VRML and Topological Surgery (con’t)
- TS is restricted to triangles
- If a VRML file has a general polygon, must transform the polygon to be a triangle.
- The topology of an IFS is stored in its coordIndex field, which contains a sequence of indexes and ‘"-1"’s
- The -1’s partition the sequence into a sub-sequence, which consist of a polygonal face composed of 3 or more vertices
- Then triangulate the non-triangular polygons (by adding edges)
- These additional edges are non-polygonal edges (other edges are polygonal edges – those which actually belong to the original polygon)
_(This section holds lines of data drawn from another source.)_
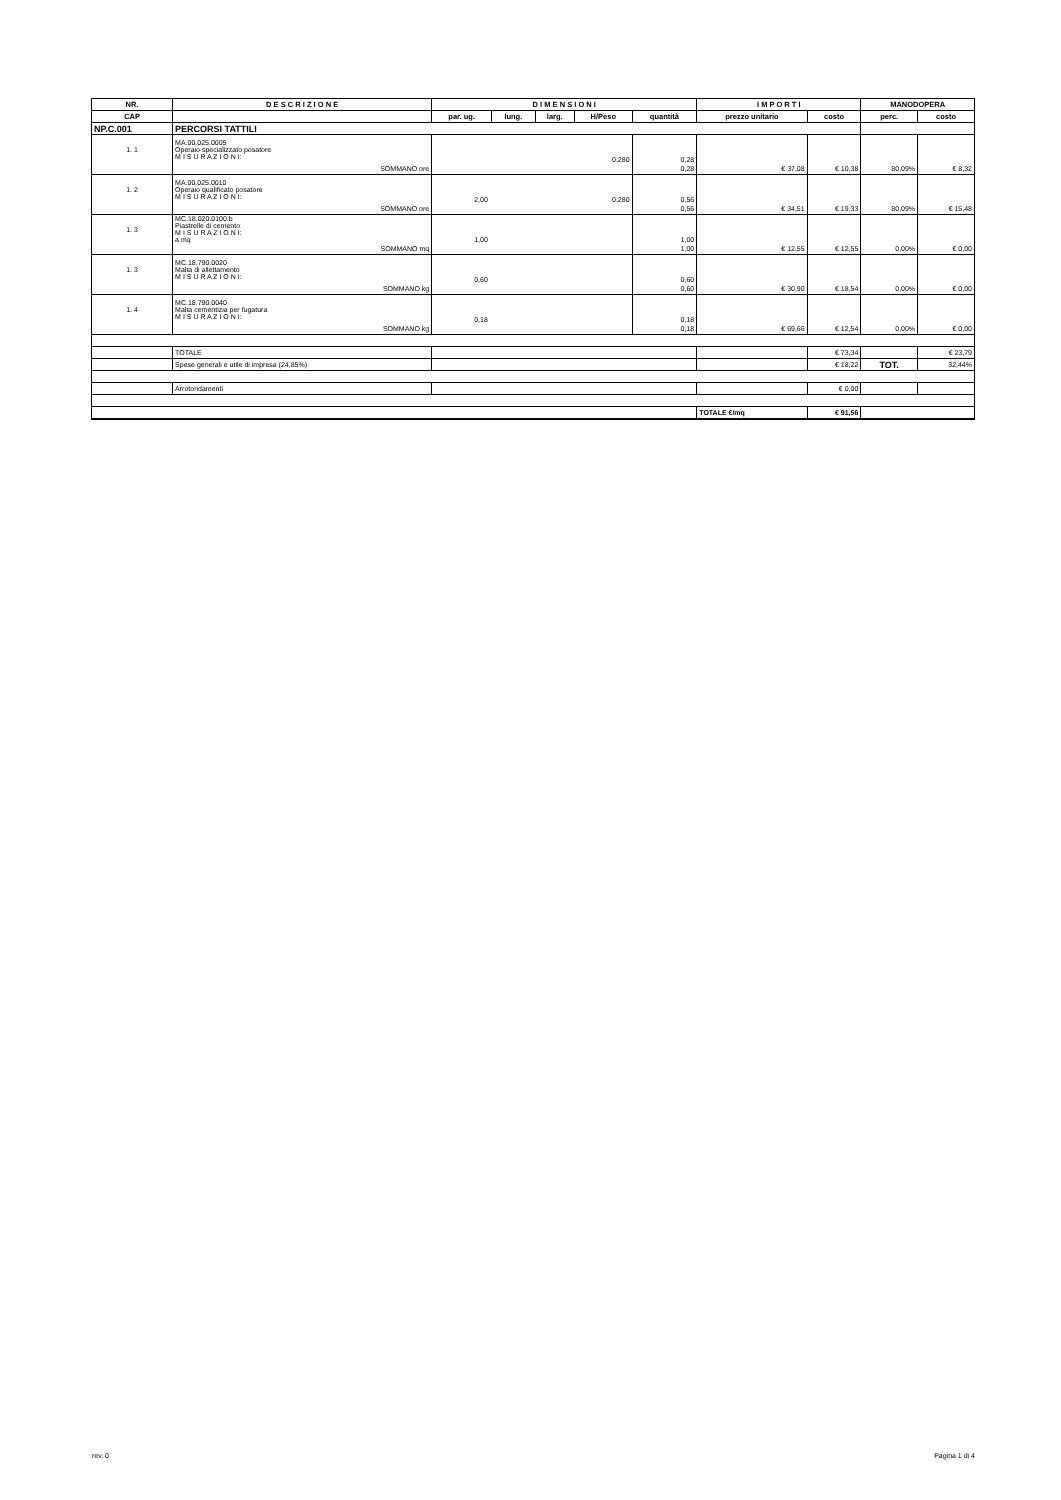| NR. | D E S C R I Z I O N E | D I M E N S I O N I | | | | | I M P O R T I | | MANODOPERA | |
| --- | --- | --- | --- | --- | --- | --- | --- | --- | --- | --- |
| CAP | | par. ug. | lung. | larg. | H/Peso | quantità | prezzo unitario | costo | perc. | costo |
| NP.C.001 | PERCORSI TATTILI | | | | | | | | | |
| 1. 1 | MA.00.025.0005 Operaio specializzato posatore M I S U R A Z I O N I: | 0,280 | | | | 0,28 | | | | |
| | SOMMANO ore | | | | | 0,28 | € 37,08 | € 10,38 | 80,09% | € 8,32 |
| 1. 2 | MA.00.025.0010 Operaio qualificato posatore M I S U R A Z I O N I: | 2,00 0,280 | | | | 0,56 | | | | |
| | SOMMANO ore | | | | | 0,56 | € 34,51 | € 19,33 | 80,09% | € 15,48 |
| 1. 3 | MC.18.020.0100.b Piastrelle di cemento M I S U R A Z I O N I: a mq | 1,00 | | | | 1,00 | | | | |
| | SOMMANO mq | | | | | 1,00 | € 12,55 | € 12,55 | 0,00% | € 0,00 |
| 1. 3 | MC.18.790.0020 Malta di allettamento M I S U R A Z I O N I: | 0,60 | | | | 0,60 | | | | |
| | SOMMANO kg | | | | | 0,60 | € 30,90 | € 18,54 | 0,00% | € 0,00 |
| 1. 4 | MC.18.790.0040 Malta cementizia per fugatura M I S U R A Z I O N I: | 0,18 | | | | 0,18 | | | | |
| | SOMMANO kg | | | | | 0,18 | € 69,66 | € 12,54 | 0,00% | € 0,00 |
| | TOTALE | | | | | | | € 73,34 | | € 23,79 |
| | Spese generali e utile di impresa (24,85%) | | | | | | | € 18,22 | TOT. | 32,44% |
| | Arrotondamenti | | | | | | | € 0,00 | | |
| | | | | | | | TOTALE €/mq | € 91,56 | | |
rev. 0 Pagina 1 di 4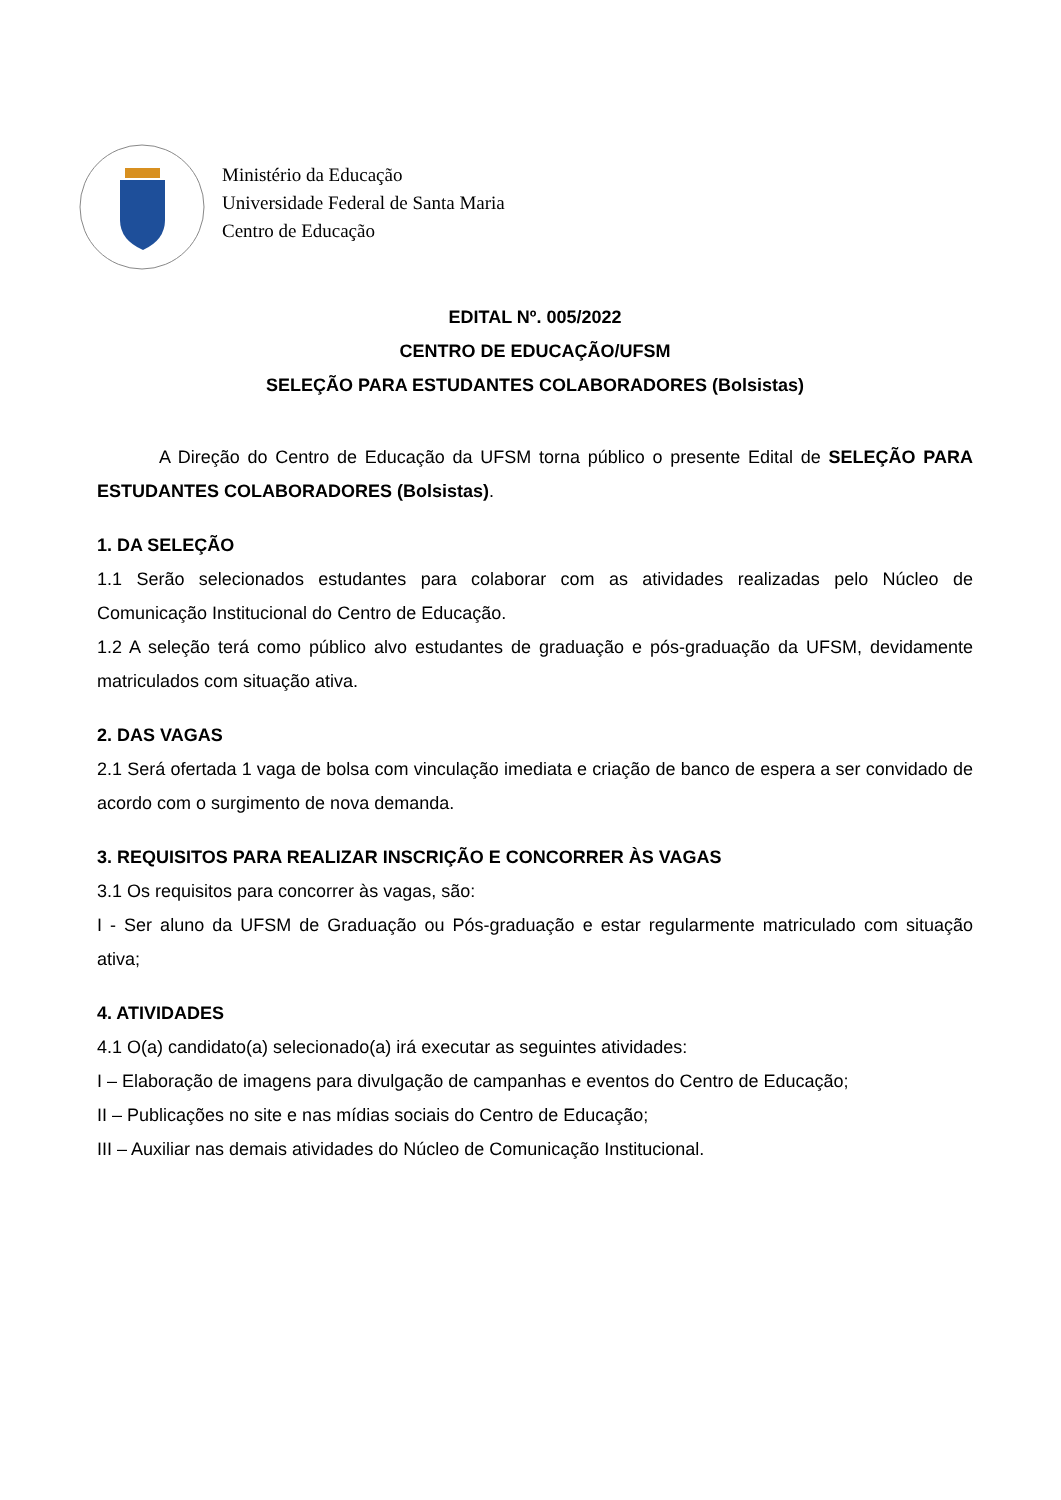Ministério da Educação
Universidade Federal de Santa Maria
Centro de Educação
EDITAL Nº. 005/2022
CENTRO DE EDUCAÇÃO/UFSM
SELEÇÃO PARA ESTUDANTES COLABORADORES (Bolsistas)
A Direção do Centro de Educação da UFSM torna público o presente Edital de SELEÇÃO PARA ESTUDANTES COLABORADORES (Bolsistas).
1. DA SELEÇÃO
1.1 Serão selecionados estudantes para colaborar com as atividades realizadas pelo Núcleo de Comunicação Institucional do Centro de Educação.
1.2 A seleção terá como público alvo estudantes de graduação e pós-graduação da UFSM, devidamente matriculados com situação ativa.
2. DAS VAGAS
2.1 Será ofertada 1 vaga de bolsa com vinculação imediata e criação de banco de espera a ser convidado de acordo com o surgimento de nova demanda.
3. REQUISITOS PARA REALIZAR INSCRIÇÃO E CONCORRER ÀS VAGAS
3.1 Os requisitos para concorrer às vagas, são:
I - Ser aluno da UFSM de Graduação ou Pós-graduação e estar regularmente matriculado com situação ativa;
4. ATIVIDADES
4.1 O(a) candidato(a) selecionado(a) irá executar as seguintes atividades:
I – Elaboração de imagens para divulgação de campanhas e eventos do Centro de Educação;
II – Publicações no site e nas mídias sociais do Centro de Educação;
III – Auxiliar nas demais atividades do Núcleo de Comunicação Institucional.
- The vertex tree is only composed of polygonal edges, to ensure non-polygonal edges are marching edges
- To recover the actual polygon, first reconstruct all triangles, and then remove the non-polygonal edges
- Careful encoding ensures that the first 2 vertices for a given polygon will be connected
- From there, left and right moves happen, reconstructing the polygon, until the last 2 (marked) vertices are found
- Then the 1st 2 vertices are connected, and the last 2, to form the original polygon
VRML and Topological Surgery
Geometry and Properties
- For geometry and property encoding, 3 types are supported
- Can attach properties to faces, vertices, or corners (a face/vertex "set")
- One can explicitly encode the property value or specify an index into a palette of values
- Plus, 4 types of property values are floating point, integers, colors (an n-tuple) and normal values (a 3D vector)
- Ordering of the data is encoded for vertices due to a depth-first traversal of the VTREE
- Faces and corner data is ordered as used in the output coordIndex field during recovery
VRML and Topological Surgery
Compression Specifics
- Floating points are compressed to 8-12 bits, using a predictor/corrector model
- Integers are likewise compressed in this fashion, unless log (max. integer value) is smaller
- Colors are integerized and compressed like integers
- Normals are attached to faces, indicated by TTREE
- For the predictor/corrector model, the default is 2 ancestors, but they found 4-5 ancestors to be best
- More than 4-5 ancestors actually increased the compressed file size
REFERENCES
G. Taubin, W. Horn, F. Lazarus, J. Rossignac, "Geometry Coding and VRML", Proceedings of the IEEE", June 1998, pp. 1228-1243.